Download the file tute1.csv from the book website, open it in Excel. You should find four columns of information. Columns B through D each contain a quarterly series, labelled Sales, AdBudget and GDP. Sales contains the quarterly sales for a small company over the period 1981-2005. AdBudget is the advertising budget and GDP is the gross domestic product. All series have been adjusted for inflation.
1. Convert the data set into tsibble
2. Construct a time series plot (geom_line()) for each three series
3. Construct a time series plot facet_grid() for all (together) three series (transform the data using pivot_longer)
The USgas package contains data on the demand for
natural gas in the US.
1. Install the `USgas` package.
2. Create a tsibble from `us_total` with year as the index and state as the key.
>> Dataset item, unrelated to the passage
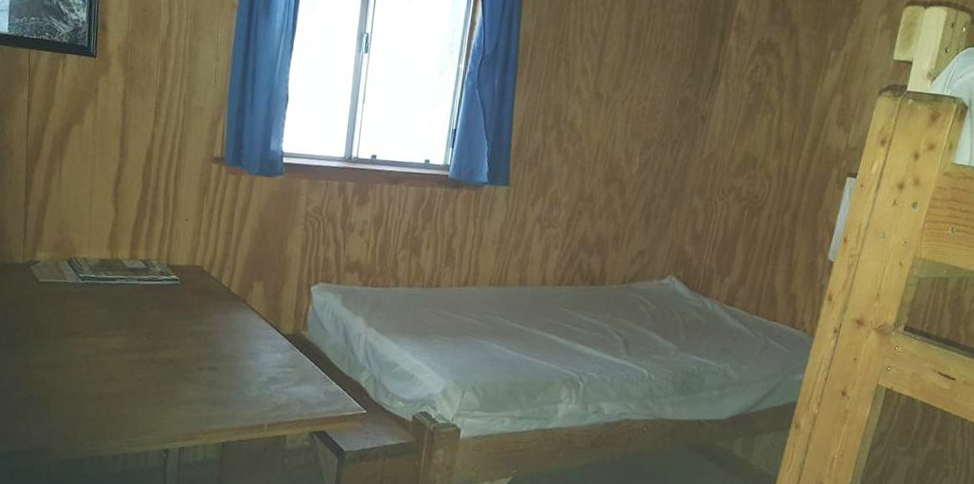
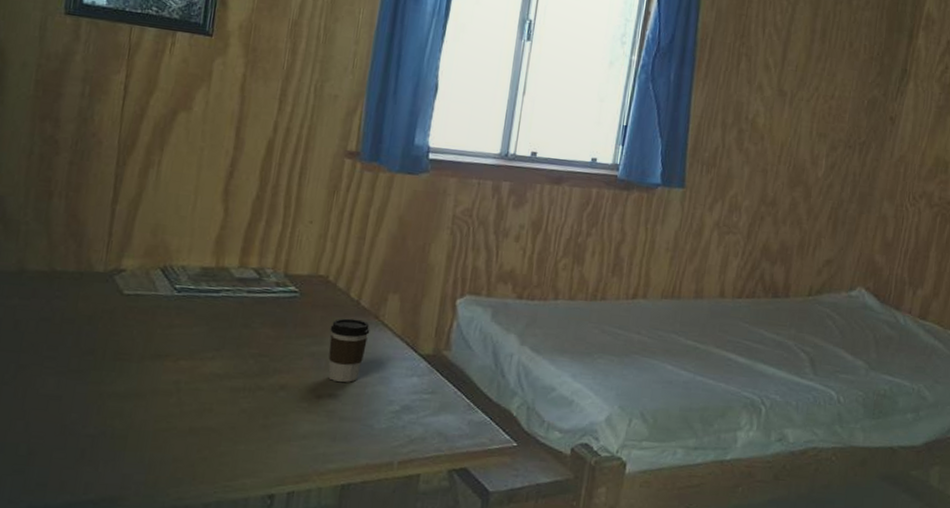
coffee cup: none [206,302,240,357] -> present [328,318,370,382]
3. Plot the annual natural gas consumption by state for the New England area (comprising the states of Maine, Vermont, New Hampshire, Massachusetts, Connecticut and Rhode Island).
Download tourism.xlsx from the book website and read it into R
using readxl::read_excel().
1. Create a tsibble which is identical to the `tourism` tsibble from the `tsibble` package.
2. Find what combination of `Region` and `Purpose` had the maximum number of overnight trips on average.
3. Create a new tsibble which combines the Purposes and Regions, and just has total trips by State.
The aus_arrivals data set comprises quarterly
international arrivals to Australia from Japan, New Zealand, UK and the
US.
1. Use `autoplot()`, `gg_season()` and `gg_subseries()` to compare the differences between the arrivals from these four countries.
2. Can you identify any unusual observations?
Monthly Australian retail data is provided in
aus_retail. Select one of the time series as follows (but
choose your own seed value):
set.seed(12345678)
myseries <- aus_retail %>%
filter(`Series ID` == sample(aus_retail$`Series ID`,1))
Explore your chosen retail time series using the following functions:
`autoplot()`, `gg_season()`, `gg_subseries()`, `gg_lag()`,
`ACF() %>% autoplot()`
Can you spot any seasonality, cyclicity and trend? What do you learn about the series?
By using the gafa_stock data set:
1. calculate the mean and standard deviation of the Facebook closing stock prices.
2. calculate the mean, standard deviation, kurtosis and Skewenss of the first difference of Facebook closing stock prices.
3. Now, you should calculate the mean, standard deviation, kurtosis and Skewenss of the Facebook closing stock prices without using the functions in R (in other words, you should compute the statistic by coding it in R).
Go to Yahoo Finance and download a time series of any stock of your preference year-to-date (YTD.
1. Load the excel file into R
2. Clean the dataset to only show the Date and adj. Close
3. Transform it into a tsibble (index it correctly!!!)
4. Plot the Adj. Close price using geom_line() only for the month of June.
5. Calculate the mean and variance per month.